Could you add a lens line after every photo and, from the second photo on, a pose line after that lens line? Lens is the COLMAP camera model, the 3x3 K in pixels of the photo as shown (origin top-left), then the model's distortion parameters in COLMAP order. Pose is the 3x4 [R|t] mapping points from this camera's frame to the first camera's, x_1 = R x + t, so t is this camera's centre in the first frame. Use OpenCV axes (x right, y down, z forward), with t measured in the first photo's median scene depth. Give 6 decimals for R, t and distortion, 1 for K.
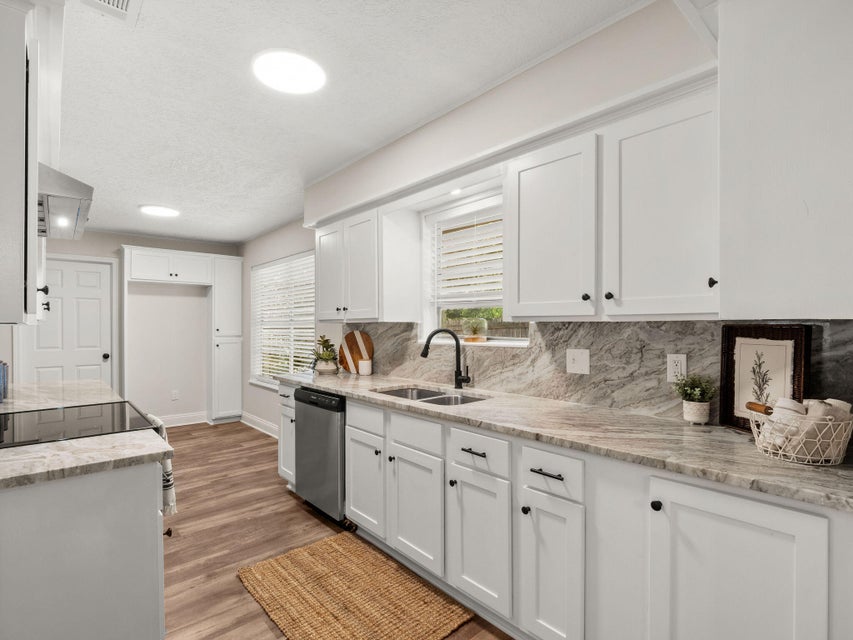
lens RADIAL K [[422.4, 0, 432.7], [0, 422.4, 326.3], [0, 0, 1]] dist [-0.013826, 0.004570]
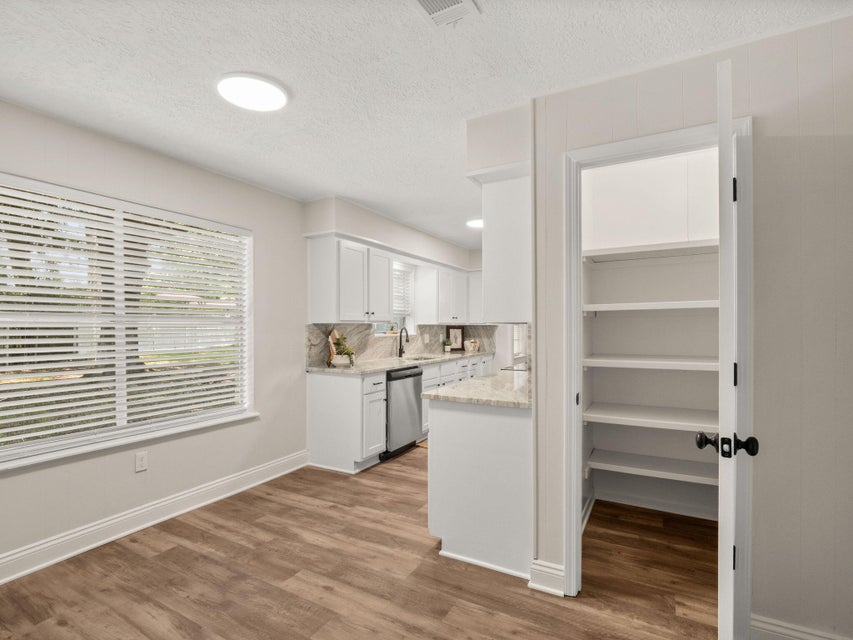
lens RADIAL K [[422.4, 0, 426.7], [0, 422.4, 323.4], [0, 0, 1]] dist [-0.013826, 0.004570]
pose [[-0.315444, 0.006944, 0.948919, -1.535307], [-0.000319, 0.999972, -0.007424, 0.001347], [-0.948944, -0.002645, -0.315433, 1.244028]]
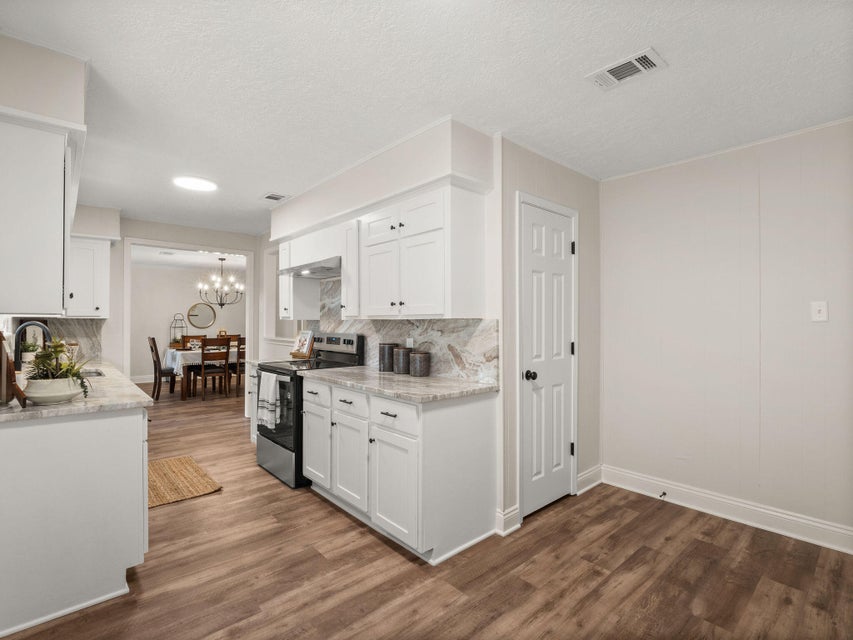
lens RADIAL K [[422.4, 0, 427.7], [0, 422.4, 317.6], [0, 0, 1]] dist [-0.013826, 0.004570]
pose [[-0.999886, -0.002401, 0.014908, -0.825330], [-0.002539, 0.999954, -0.009235, 0.000810], [-0.014886, -0.009272, -0.999846, 1.689710]]
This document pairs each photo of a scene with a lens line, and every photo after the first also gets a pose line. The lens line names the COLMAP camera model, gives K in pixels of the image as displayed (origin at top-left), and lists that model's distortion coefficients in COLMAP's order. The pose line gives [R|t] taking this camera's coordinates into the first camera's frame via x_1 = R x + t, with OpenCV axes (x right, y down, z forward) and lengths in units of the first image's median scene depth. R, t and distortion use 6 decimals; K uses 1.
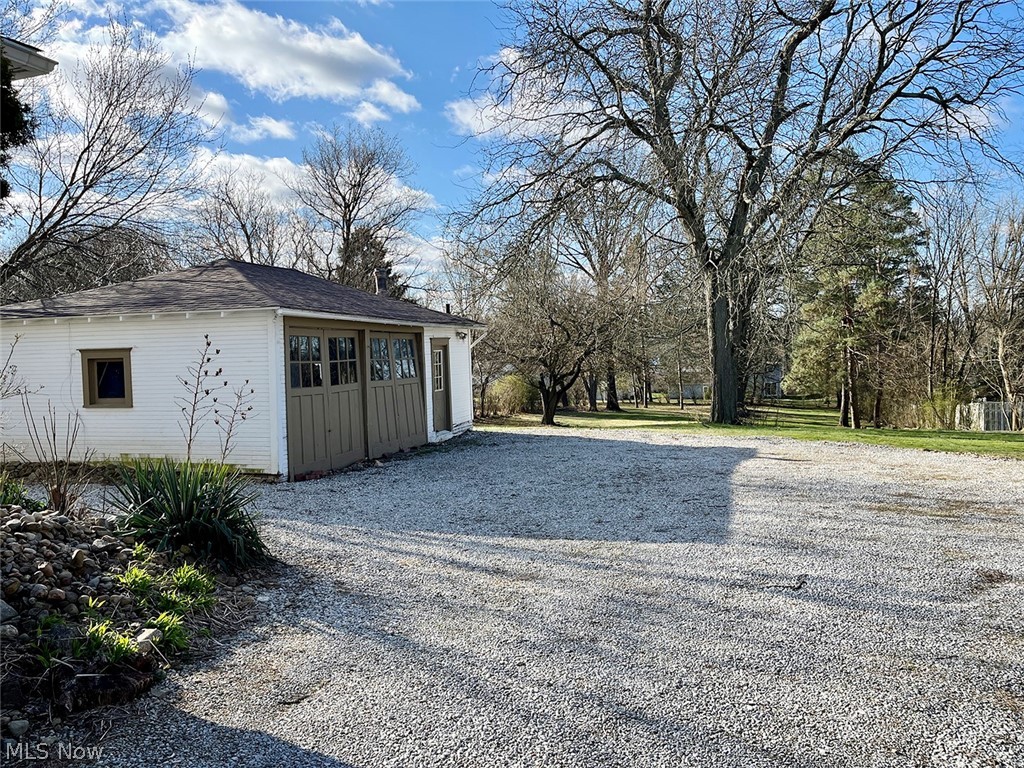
lens RADIAL K [[785.9, 0, 512.0], [0, 785.9, 386.1], [0, 0, 1]] dist [0.014608, 0.003496]
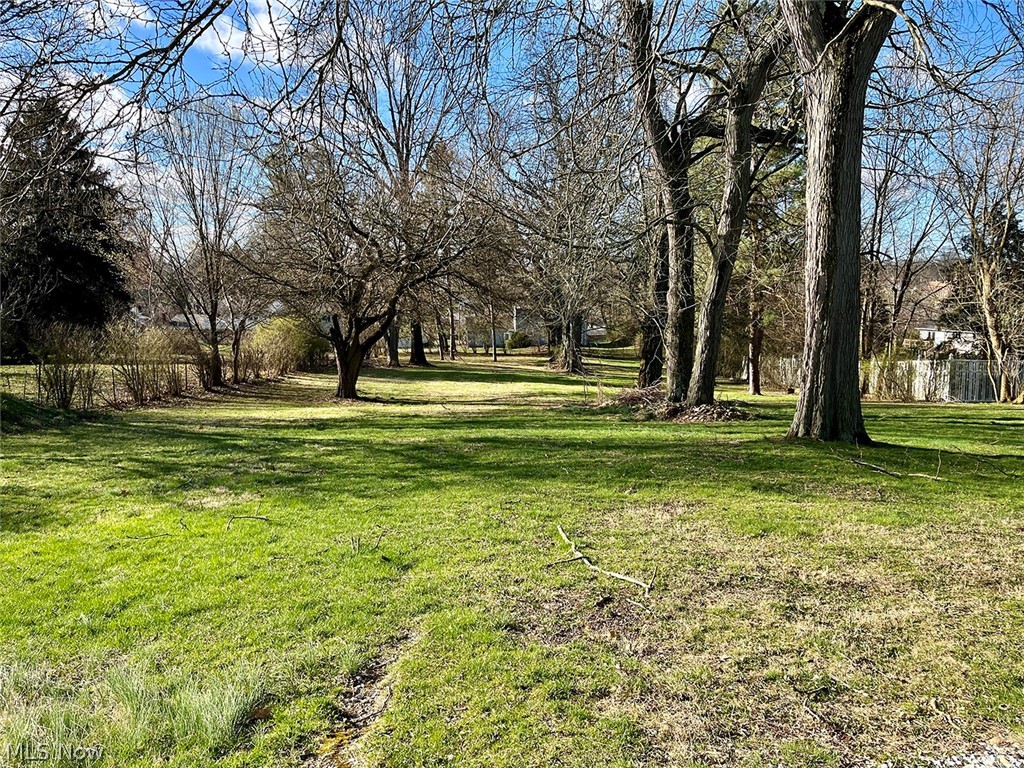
lens RADIAL K [[785.9, 0, 513.1], [0, 785.9, 379.4], [0, 0, 1]] dist [0.014608, 0.003496]
pose [[0.959542, -0.009265, 0.281414, -0.001350], [-0.007944, 0.998170, 0.059952, -0.002970], [-0.281455, -0.059762, 0.957712, 0.385615]]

- **Work item**:
Once the pictures are set aside, repeat each entry exactly as it stands.

- **Solution for this exercise**:
Could you add a lens line after every photo and, from the second photo on, a pose line after that lens line? Lens is the COLMAP camera model, the 3x3 K in pixels of the photo as shown (origin top-left), then the model's distortion parameters in COLMAP order. Pose is the 3x4 [R|t] mapping points from this camera's frame to the first camera's, x_1 = R x + t, so t is this camera's centre in the first frame. Use OpenCV axes (x right, y down, z forward), with t measured in the first photo's median scene depth. Give 6 decimals for R, t and distortion, 1 for K.
lens RADIAL K [[422.4, 0, 432.7], [0, 422.4, 326.3], [0, 0, 1]] dist [-0.013826, 0.004570]
lens RADIAL K [[422.4, 0, 426.7], [0, 422.4, 323.4], [0, 0, 1]] dist [-0.013826, 0.004570]
pose [[-0.315444, 0.006944, 0.948919, -1.535307], [-0.000319, 0.999972, -0.007424, 0.001347], [-0.948944, -0.002645, -0.315433, 1.244028]]
lens RADIAL K [[422.4, 0, 427.7], [0, 422.4, 317.6], [0, 0, 1]] dist [-0.013826, 0.004570]
pose [[-0.999886, -0.002401, 0.014908, -0.825330], [-0.002539, 0.999954, -0.009235, 0.000810], [-0.014886, -0.009272, -0.999846, 1.689710]]
This document pairs each photo of a scene with a lens line, and every photo after the first also gets a pose line. The lens line names the COLMAP camera model, gives K in pixels of the image as displayed (origin at top-left), and lists that model's distortion coefficients in COLMAP's order. The pose line gives [R|t] taking this camera's coordinates into the first camera's frame via x_1 = R x + t, with OpenCV axes (x right, y down, z forward) and lengths in units of the first image's median scene depth. R, t and distortion use 6 decimals; K uses 1.
lens RADIAL K [[785.9, 0, 512.0], [0, 785.9, 386.1], [0, 0, 1]] dist [0.014608, 0.003496]
lens RADIAL K [[785.9, 0, 513.1], [0, 785.9, 379.4], [0, 0, 1]] dist [0.014608, 0.003496]
pose [[0.959542, -0.009265, 0.281414, -0.001350], [-0.007944, 0.998170, 0.059952, -0.002970], [-0.281455, -0.059762, 0.957712, 0.385615]]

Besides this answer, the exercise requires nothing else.